### Source material
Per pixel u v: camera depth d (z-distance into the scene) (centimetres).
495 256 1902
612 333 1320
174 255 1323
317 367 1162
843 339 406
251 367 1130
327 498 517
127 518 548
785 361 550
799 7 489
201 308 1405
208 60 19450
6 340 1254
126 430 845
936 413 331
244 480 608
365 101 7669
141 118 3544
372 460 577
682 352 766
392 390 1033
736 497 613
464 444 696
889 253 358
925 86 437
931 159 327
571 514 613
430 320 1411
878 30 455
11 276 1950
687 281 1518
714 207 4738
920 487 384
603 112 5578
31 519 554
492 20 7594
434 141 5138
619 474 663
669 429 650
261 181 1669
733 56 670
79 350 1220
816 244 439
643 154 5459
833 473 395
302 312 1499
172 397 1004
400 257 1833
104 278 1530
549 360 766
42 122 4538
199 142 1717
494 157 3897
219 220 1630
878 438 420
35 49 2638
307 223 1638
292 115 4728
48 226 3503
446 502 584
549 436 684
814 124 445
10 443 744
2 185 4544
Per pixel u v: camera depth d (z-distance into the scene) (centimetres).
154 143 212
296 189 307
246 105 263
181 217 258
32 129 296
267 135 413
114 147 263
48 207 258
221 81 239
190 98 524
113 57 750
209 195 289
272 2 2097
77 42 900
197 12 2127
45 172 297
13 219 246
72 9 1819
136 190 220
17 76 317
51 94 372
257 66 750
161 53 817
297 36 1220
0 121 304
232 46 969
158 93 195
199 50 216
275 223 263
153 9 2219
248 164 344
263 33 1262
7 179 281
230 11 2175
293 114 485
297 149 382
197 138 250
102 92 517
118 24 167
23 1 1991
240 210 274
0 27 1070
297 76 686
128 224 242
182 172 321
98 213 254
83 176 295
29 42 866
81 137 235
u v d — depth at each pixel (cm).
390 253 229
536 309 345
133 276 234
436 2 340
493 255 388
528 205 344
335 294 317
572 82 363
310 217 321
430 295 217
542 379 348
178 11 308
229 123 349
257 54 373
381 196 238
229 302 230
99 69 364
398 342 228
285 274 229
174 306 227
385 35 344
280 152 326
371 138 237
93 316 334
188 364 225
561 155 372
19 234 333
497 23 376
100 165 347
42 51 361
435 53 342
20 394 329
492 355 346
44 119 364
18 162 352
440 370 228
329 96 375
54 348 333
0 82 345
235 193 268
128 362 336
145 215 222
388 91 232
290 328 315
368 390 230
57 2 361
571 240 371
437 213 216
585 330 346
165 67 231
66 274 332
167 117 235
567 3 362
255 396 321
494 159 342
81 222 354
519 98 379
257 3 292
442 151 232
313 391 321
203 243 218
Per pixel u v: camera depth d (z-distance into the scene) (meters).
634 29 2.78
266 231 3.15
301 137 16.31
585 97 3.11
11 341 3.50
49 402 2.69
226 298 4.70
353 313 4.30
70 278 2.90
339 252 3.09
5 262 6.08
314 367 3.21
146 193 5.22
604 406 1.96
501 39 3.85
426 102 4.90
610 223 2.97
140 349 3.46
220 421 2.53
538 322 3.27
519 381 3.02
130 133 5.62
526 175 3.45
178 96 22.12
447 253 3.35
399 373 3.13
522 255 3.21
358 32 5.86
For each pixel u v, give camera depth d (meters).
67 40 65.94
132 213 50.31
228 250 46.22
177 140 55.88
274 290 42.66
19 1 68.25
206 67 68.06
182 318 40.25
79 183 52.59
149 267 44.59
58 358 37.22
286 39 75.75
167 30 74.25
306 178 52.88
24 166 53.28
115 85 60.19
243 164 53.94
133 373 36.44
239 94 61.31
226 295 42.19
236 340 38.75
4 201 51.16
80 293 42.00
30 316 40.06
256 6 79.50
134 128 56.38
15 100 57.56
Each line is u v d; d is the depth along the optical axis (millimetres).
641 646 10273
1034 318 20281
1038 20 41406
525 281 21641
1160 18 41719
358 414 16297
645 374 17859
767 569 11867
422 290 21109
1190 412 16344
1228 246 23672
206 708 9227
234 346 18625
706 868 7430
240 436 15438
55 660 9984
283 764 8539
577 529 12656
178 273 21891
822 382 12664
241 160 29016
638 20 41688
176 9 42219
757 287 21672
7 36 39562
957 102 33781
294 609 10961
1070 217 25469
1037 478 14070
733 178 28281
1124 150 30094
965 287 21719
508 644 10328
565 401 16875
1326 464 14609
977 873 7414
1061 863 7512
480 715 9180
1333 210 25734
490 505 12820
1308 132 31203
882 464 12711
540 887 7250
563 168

### Exercise
From the line containing "358 414 16297" to the final line of the entries, print every line exactly and nothing else.

### Answer to the problem
358 414 16297
645 374 17859
767 569 11867
422 290 21109
1190 412 16344
1228 246 23672
206 708 9227
234 346 18625
706 868 7430
240 436 15438
55 660 9984
283 764 8539
577 529 12656
178 273 21891
822 382 12664
241 160 29016
638 20 41688
176 9 42219
757 287 21672
7 36 39562
957 102 33781
294 609 10961
1070 217 25469
1037 478 14070
733 178 28281
1124 150 30094
965 287 21719
508 644 10328
565 401 16875
1326 464 14609
977 873 7414
1061 863 7512
480 715 9180
1333 210 25734
490 505 12820
1308 132 31203
882 464 12711
540 887 7250
563 168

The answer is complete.